A few weeks ago, I was fortunate to be able to obtain an advance release copy of Sand Runner, written by Vera Brook. It’s a story that claims to be geared towards fans of The Hunger Games and The Maze Runner. Does it? Let’s find out.
In the distant future, the world is different. Kaiden Reed, or Kai for short, is a young man barely surviving in a once thriving community. Where families and businesses alike once flourished, the residents now struggle to make ends means, working the few jobs that are available. Individual enterprise is largely banned and all goods are 3D printed. After all, why make things with your own hands and, God forbid, sell those things when you can have the perfect item printed for you. Real, home cooked food is hard to find. A real shower is a luxury.
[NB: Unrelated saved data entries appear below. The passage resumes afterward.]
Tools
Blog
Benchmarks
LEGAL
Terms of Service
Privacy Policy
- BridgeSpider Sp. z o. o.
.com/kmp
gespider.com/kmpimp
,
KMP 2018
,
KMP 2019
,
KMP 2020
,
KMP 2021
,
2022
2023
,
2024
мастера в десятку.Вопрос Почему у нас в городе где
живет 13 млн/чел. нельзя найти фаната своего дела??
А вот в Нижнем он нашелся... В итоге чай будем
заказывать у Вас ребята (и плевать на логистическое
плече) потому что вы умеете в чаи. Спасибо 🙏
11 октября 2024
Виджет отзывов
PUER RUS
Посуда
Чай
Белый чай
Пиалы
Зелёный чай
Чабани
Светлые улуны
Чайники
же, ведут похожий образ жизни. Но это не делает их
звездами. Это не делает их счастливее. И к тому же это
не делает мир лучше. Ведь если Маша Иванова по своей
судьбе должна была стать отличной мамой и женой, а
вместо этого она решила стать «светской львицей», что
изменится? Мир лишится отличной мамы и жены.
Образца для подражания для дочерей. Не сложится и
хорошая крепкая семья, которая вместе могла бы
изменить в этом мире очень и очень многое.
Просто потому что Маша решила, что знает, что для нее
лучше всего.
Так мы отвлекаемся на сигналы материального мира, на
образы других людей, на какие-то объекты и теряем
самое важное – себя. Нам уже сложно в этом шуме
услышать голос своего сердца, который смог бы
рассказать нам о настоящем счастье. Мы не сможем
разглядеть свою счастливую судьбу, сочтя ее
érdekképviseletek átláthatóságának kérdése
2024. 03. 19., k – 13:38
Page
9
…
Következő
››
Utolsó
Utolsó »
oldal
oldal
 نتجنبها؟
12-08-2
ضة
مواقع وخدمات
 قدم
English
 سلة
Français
In this harsh environment, Kai’s focus is singular: impressing Sara. The highlight of his otherwise miserable existence, the thought of her brightens his day and motivates his every move. He knows that if he can win the local race, he can finally receive what otherwise is reserved for winners only: a kiss from Sara.
With some help from a friend and a daring move during the race, Kai reaches the finish line ahead of everyone else and receives his kiss. However, the desired relationship that he longs for with her remains elusive, to his frustration.
However, other parties have also noticed his performance in the race and he’s approached by an agent for the No Limits Race, the largest global running event of the year. The agent offers him a contract and Kai accepts without too much thought and figures that if he can win the race, Sara will absolutely be his.
As he undergoes invasive medical procedures and rigorous training to prepare him for the big race, he’s pushed harder and harder by his team and in particular his agent Emily. At first, Sara remains the reason he’s running but as he’s pushed to exhaustion by the training routines, his motivations for finishing the race are challenged.
When the race begins, he faces the reality that the race he’s entered is different than what is seen on TV in millions of homes. External forces are manipulating the contenders, and Kai has to decide whether he let others manipulate for their own purposes or finish the race on his own terms.
Sand Runner is, in many ways, similar to The Hunger Games. Disillusioned youth that goes to extreme lengths to make a better life for themselves and those around them. Contestants from different regions. Survival against all odds. Manipulation behind the scenes. Emotional drama. Love. It’s all there.
Sand Runner is geared towards YA’s. The writing is clear and to the point. Although the story moves forward at a pretty rapid pace for most of the time, the surroundings of the events taking place are pretty well described. The description of the village in the early parts of the story particularly stand out but so does the locales visited later in the story. The writer gives me as the reader enough about the world this race is taking place in to immerse myself but also leaves room for my own imagination to make it my own. It’s a good balance that’s suited for fast-paced stories.
Considering Sand Runner is much about the relationship Kai wants to have with Sara, one would expect there to be high emotional stakes. Sand Runner does not disappoint.
From the beginning, the personality of Kai is on prominent display. He’s a daring, somewhat reckless adventurer that doesn’t care much about what those around him think. Sometimes, it’s like he doesn’t even think himself. Reckless is a word that comes to mind. Yet, as the story progresses, we see a different side of him. We see a person that cares deeply about those around him and will go to extreme lengths to help those he’s loyal to.
We also get to dive deeper into the emotional turmoil inside of Emily, his agent, and how the development of their relationship affects the course of the race as well as the goals Kai himself has.
Yet, as much as we get to know Kai and Emily, the view into the supporting cast of characters is more limited. If there’s one complaint I have about this story, this would be it. For example, although Sara is Kai’s love interest in the beginning, we don’t really know a whole lot about her. The staff that helps him during the race we also find out little about. The woman handling the 3D printing, for example, seems to have a very complicated past and although some of it is covered, I felt there’s more to her than the story dives into. On several occasions I found myself wanting the story to slow down a bit to allow for the characters to evolve a bit more.
However, having said that, I also realize that diving into the backgrounds of all these other people and their ultimate motivations would have taken away from the pace this story really needs. It is, after all, about a race and a race requires action. That, there’s plenty of.
If you’re at all into the Hunger Games and other YA books published in the last decade, you should do yourself a favor and get this book. It’s an easy, exciting read that will keep you reading until the end. It certainly did for me.
Sand Runner is available for pre-order on Amazon and other retailers right now, officially launching on June 2, 2017.